Jayhawks Take Flight Again on Raft of Reissues
At the end of 1995, Gary Louris had a problem. A big one.
Marina Chavez/UME The Jayhawks "Sounds of Lies" lineup 1997: Karen Grotberg (keyboards), Tim O'Reagan (drums/vocals), Gary Louris (guitar/vocals), Marc Perlman (bass), and Kraig Johnson (guitar).
His band, the critically acclaimed, Minneapolis-based Jayhawks, was just starting to gain some commercial traction after a decade of existence at the front of the No Depression/Americana/alt-country pack. Their release earlier that year, Tomorrow the Green Grass, was (and is) considered a masterpiece, and single "Blue" seemed to have them poised to break even more.
Then, Louris' fellow singer/guitarist/songwriter Mark Olson quit, relieving the band of its co-leader and, more importantly, one half of the harmony vocals that were the band's trademark.

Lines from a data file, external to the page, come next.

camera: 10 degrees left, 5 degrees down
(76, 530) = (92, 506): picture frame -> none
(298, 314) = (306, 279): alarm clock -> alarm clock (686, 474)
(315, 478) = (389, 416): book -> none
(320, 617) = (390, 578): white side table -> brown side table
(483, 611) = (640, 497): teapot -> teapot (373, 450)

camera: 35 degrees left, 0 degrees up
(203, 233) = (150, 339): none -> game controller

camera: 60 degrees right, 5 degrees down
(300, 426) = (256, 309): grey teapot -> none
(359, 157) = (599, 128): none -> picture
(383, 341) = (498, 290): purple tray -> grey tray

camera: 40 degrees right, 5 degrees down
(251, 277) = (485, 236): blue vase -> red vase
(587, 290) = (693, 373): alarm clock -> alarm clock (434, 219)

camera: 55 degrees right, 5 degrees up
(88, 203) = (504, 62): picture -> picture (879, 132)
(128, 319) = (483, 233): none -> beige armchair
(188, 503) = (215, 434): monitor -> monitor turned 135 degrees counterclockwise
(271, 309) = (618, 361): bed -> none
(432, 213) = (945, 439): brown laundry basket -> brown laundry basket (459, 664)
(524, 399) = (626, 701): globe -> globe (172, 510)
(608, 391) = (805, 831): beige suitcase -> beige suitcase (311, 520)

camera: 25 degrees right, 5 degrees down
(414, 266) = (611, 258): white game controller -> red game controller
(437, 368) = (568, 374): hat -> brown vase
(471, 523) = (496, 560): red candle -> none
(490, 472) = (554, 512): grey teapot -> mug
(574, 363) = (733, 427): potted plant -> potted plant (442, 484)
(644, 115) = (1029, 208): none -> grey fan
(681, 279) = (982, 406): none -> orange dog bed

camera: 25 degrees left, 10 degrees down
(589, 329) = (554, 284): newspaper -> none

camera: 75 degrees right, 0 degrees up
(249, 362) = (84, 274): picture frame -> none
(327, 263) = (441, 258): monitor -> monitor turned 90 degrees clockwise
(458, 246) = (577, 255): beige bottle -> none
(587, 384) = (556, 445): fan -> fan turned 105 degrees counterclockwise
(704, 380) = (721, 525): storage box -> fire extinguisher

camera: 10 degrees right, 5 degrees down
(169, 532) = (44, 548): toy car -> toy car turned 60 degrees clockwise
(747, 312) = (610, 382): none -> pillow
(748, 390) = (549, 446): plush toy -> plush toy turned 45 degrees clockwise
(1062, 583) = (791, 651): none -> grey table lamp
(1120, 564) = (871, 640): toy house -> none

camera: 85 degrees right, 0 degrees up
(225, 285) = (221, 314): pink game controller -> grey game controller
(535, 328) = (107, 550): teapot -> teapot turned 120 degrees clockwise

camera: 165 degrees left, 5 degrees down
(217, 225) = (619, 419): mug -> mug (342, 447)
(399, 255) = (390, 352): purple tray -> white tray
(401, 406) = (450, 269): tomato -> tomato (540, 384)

"It was a shock when he first left, but it wasn't entirely unexpected." Louris says today. "I could see it coming, and the initial thought was to [disband] But in the ensuing weeks, it became clear that the band was eager to continue. And we took it as an opportunity to explore our real roots, which in my case was English rock and art rock. Roots music for me came later."
The Jayhawks have just released remastered versions of the three post-Olson records, Sound of Lies (1997), Smile (2000), and Rainy Day Music (2003). All are replete with bonus tracks of alternate takes, demos, live cuts, and unreleased songs from the band's voluminous archives, of which Louris is the keeper.
"I have every DAT tape, poster, and set list," he says. "Even a cassette of the band's first rehearsal."
Louris has also reconstituted the band's 1997 touring lineup of himself, co-founder Marc Perlman (bass), longtime member Tim O'Reagan (drummer/vocals), Karen Grotberg (keyboards), and Olson's guitar replacement, Kraig Johnson. A worldwide tour going into 2015 will concentrate on material from these three albums.
Louris was kind enough to discuss the three reissues and where they fit into the band's discography.
Sound of Lies
A radical, fairly shocking departure from the band's traditional sound, this psychedelic/art-rock effort has nonetheless grown in stature over the years. Though its creation came out of a what-the-hell desperation.
"We thought this would be the last record we'd ever do," Louris says. "And it's very liberating to have that feeling. You end up doing what's true to you,"
He notes he was alternately "liberated, scared, excited, and depressed at the same time" about taking over leadership of the band in the wake of Olson's departure.
"It's a band favorite and a lot of diehard fans' go-to record," ," he continues. "I don't think we've ever surpassed it. And it's atmospheric and very vibey."
Louris notes that he also "struck gold twice" when it was discovered that O'Reagan, a singer/songwriter in his own right, could create different, but still solid harmony vocals.
"I got this drummer who has a better voice than me, really!" Louris laughs. "And I love the singing-drummer thing. It's so Levon Helm!"
This foray into more straight-ahead rock and power-pop territory was produced by the unlikely choice of Bob Ezrin, who had made seminal records for Alice Cooper (Billion Dollar Babies), Pink Floyd (The Wall), Lou Reed (Berlin) and KISS (Destroyer and, uh, Music From "The Elder").
Ironically, the "King of the Concept Album" had to convince Louris out of making one with this effort.
"Bob talked me down from the ledge on that one! But it was funny that it was him of all people, I mean Mr. The Wall!', laughs Louris, who had also sent letters to Phil Spector and the team of Jimmy Jam and Terry Lewis to possibly produce.
"But Bob had done so many albums that I loved, he represented a great sound," he continues. "And he responded to our [initial tapes] with pages and pages of notes. He was all about rolling up your sleeves and doing the work. And he was all about breaking rules. He said you didn't need to be reverent to any audience or genre."
The Jayhawks also thought they had finally found their breakout mainstream hit in "I'm Gonna Make You Love Me." The flawless execution and perfect pop sound of the single, complete with catchy melody, chorus and sunny disposition, should have been a big hit. It wasn't.
"A lot of people thought we should have broken big," Louris reflects today. "But I guess I don't think we were showy enough as a band, or I wasn't captivating enough as a lead man. And I was a tenor, which was seen as odd."
"We just didn't have the swagger or the danger visually," he notes. "And as much as I thought were great and wanted a big success, I wasn't shocked how things turned out. The Jayhawks were always a glass-half-empty band."
And, in a strange turn of events, "I'm Gonna Make You Love Me" was eventually heard by tens of millions of listeners, albeit on an oft-repeated Ralph Lauren television commercial.
"We did make some money on that song in the end!", Louris laughs.